S’il est réalisé, il en sera fini avec les délestages qui polluent la vie aux populations, aux entreprises et aux petits artisans dans le pays. Ce plan prévoit également un investissement massif dans l’extension du réseau de distribution d’électricité et l’encouragement de l’adoption des véhicules électriques.
Selon les estimations officielles, il faudra mobiliser 80 milliards de dollars d’ici 2050 pour financer ce plan dont l’objectif est d’assurer la disponibilité de l’électricité et réduire la forte dépendance du pays aux combustibles fossiles.

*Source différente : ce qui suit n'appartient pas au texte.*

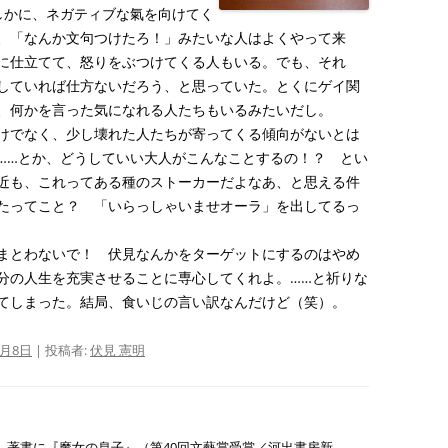
しかに、ネガティブな氣を向けてく
、「なんか文句つけたろ！」みたいな人はよくやって来
に仕立てて、怒りをぶつけてくる人もいる。でも、それ
していれば仕方ないだろう、と思っていた。とくにゲイ関
、何かを言った気になれる人たちもいるみたいだし。
けでなく、少し壊れた人たちが寄ってくる傾向がないとは
……とか、どうしていい大人がこんなことするの！？ とい
近も、これってある種のストーカーだよなあ、と思える件
たってこと？ 「いらっしゃいませオーラ」を出してるっ
まとわないで！ 伏見なんかをターゲットにするのはやめ
分の人生を充実させることに専心してくれよ。……と祈りな
てしまった。結局、食いじの言い訳なんだけど（笑）。
3月8日
|
投稿者:
伏見 憲明
れ。 著書に『魔女の息子』（第40回文藝賞受賞／河出書房新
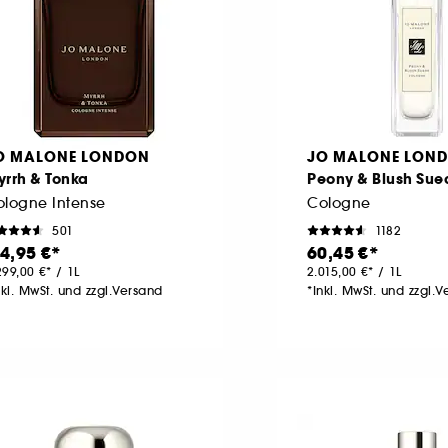
O MALONE LONDON
JO MALONE LON
yrrh & Tonka
Peony & Blush Sue
ologne Intense
Cologne
501
1182
14,95 €
60,45 €
299,00 €
/
1L
2.015,00 €
/
1L
nkl. MwSt. und zzgl.Versand
*Inkl. MwSt. und zzgl.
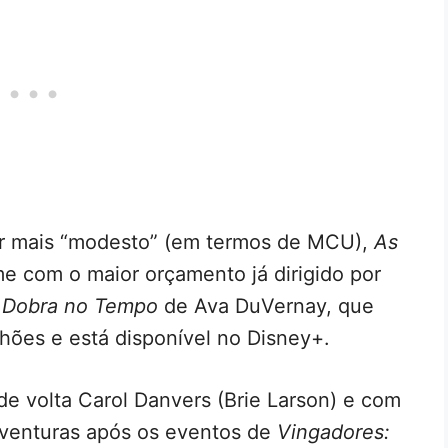
r mais “modesto” (em termos de MCU),
As
me com o maior orçamento já dirigido por
Dobra no Tempo
de Ava DuVernay, que
ões e está disponível no Disney+.
de volta Carol Danvers (Brie Larson) e com
aventuras após os eventos de
Vingadores:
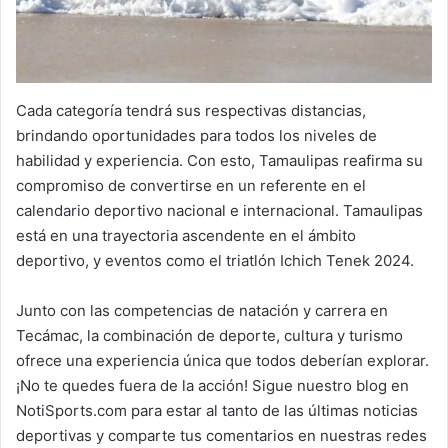
Cada categoría tendrá sus respectivas distancias,
brindando oportunidades para todos los niveles de
habilidad y experiencia. Con esto, Tamaulipas reafirma su
compromiso de convertirse en un referente en el
calendario deportivo nacional e internacional. Tamaulipas
está en una trayectoria ascendente en el ámbito
deportivo, y eventos como el triatlón Ichich Tenek 2024.
Junto con las competencias de natación y carrera en
Tecámac, la combinación de deporte, cultura y turismo
ofrece una experiencia única que todos deberían explorar.
¡No te quedes fuera de la acción! Sigue nuestro blog en
NotiSports.com para estar al tanto de las últimas noticias
deportivas y comparte tus comentarios en nuestras redes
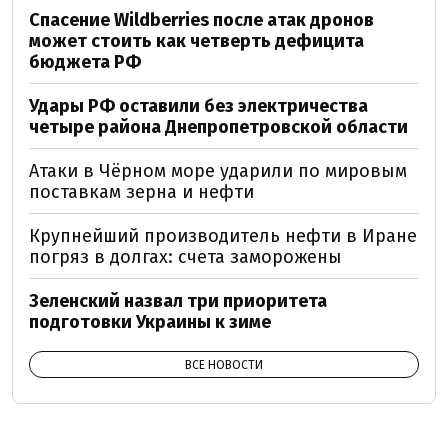
Спасение Wildberries после атак дронов
может стоить как четверть дефицита
бюджета РФ
Удары РФ оставили без электричества
четыре района Днепропетровской области
Атаки в Чёрном море ударили по мировым
поставкам зерна и нефти
Крупнейший производитель нефти в Иране
погряз в долгах: счета заморожены
Зеленский назвал три приоритета
подготовки Украины к зиме
ВСЕ НОВОСТИ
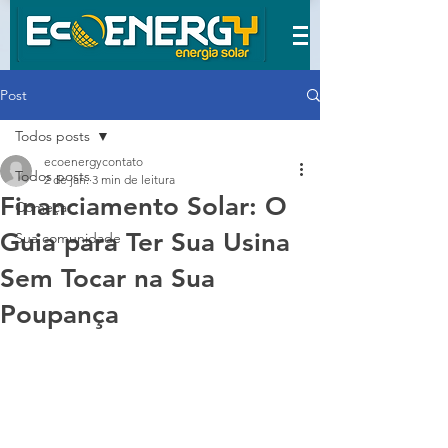
Post
Todos posts
ecoenergycontato
Todos posts
2 de jan.
3 min de leitura
Financiamento Solar: O
Começar
Guia para Ter Sua Usina
Sua comunidade
Sem Tocar na Sua
Poupança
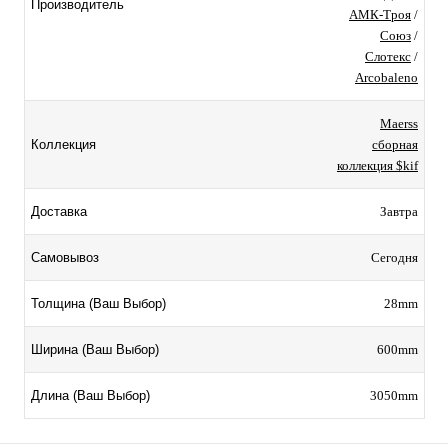
Производитель
АМК-Троя
/
Союз
/
Слотекс
/
Arcobaleno
Maerss
сборная
Коллекция
коллекция $kif
Завтра
Доставка
Сегодня
Самовывоз
28mm
Толщина (Ваш Выбор)
600mm
Ширина (Ваш Выбор)
3050mm
Длина (Ваш Выбор)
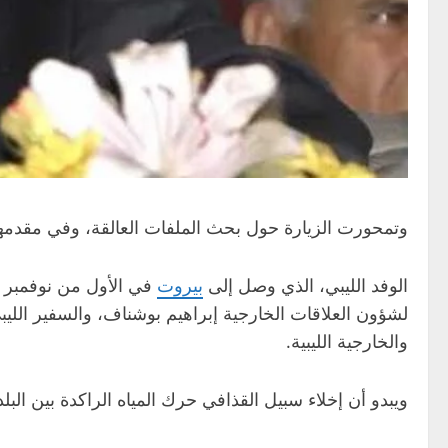
وتمحورت الزيارة حول بحث الملفات العالقة، وفي مقدمه
الوفد الليبي، الذي وصل إلى
بيروت
في الأول من نوفمبر ا
لشؤون العلاقات الخارجية إبراهيم بوشناف، والسفير اللي
والخارجية الليبية.
ويبدو أن إخلاء سبيل القذافي حرك المياه الراكدة بين البلدين، خصوص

Ce plan sera présenté par le Président Filipe Nyusi aux partenaires internationaux et aux donateurs potentiels samedi 2 décembre lors de la COP 28, qui se tiendra du 30 novembre au 12 décembre à Dubaï.
Les premières mesures du plan ont d’ores et déjà été approuvées en Conseil des ministres. Il s’agit de l’ajout de 2.000 mégawatts (MW) de capacités hydroélectriques d’ici 2030. Les appels d’offres relatifs aux travaux de modernisation des centrales existantes et l’achèvement du barrage hydroélectrique Mphanda Nkuwa seront lancés incessamment indépendamment des résultats de la promotion du plan auprès des bailleurs de fonds à la COP 28.
Le Mozambique, qui occupe le 9e détenteur mondial des réserves en gaz naturel. Outre son grand potentiel gazier, ce pays dispose d’abondantes ressources hydroélectriques, éoliennes et solaires ainsi que des gisements de minerais essentiels à la transition écologique, tels que le lithium et le graphite.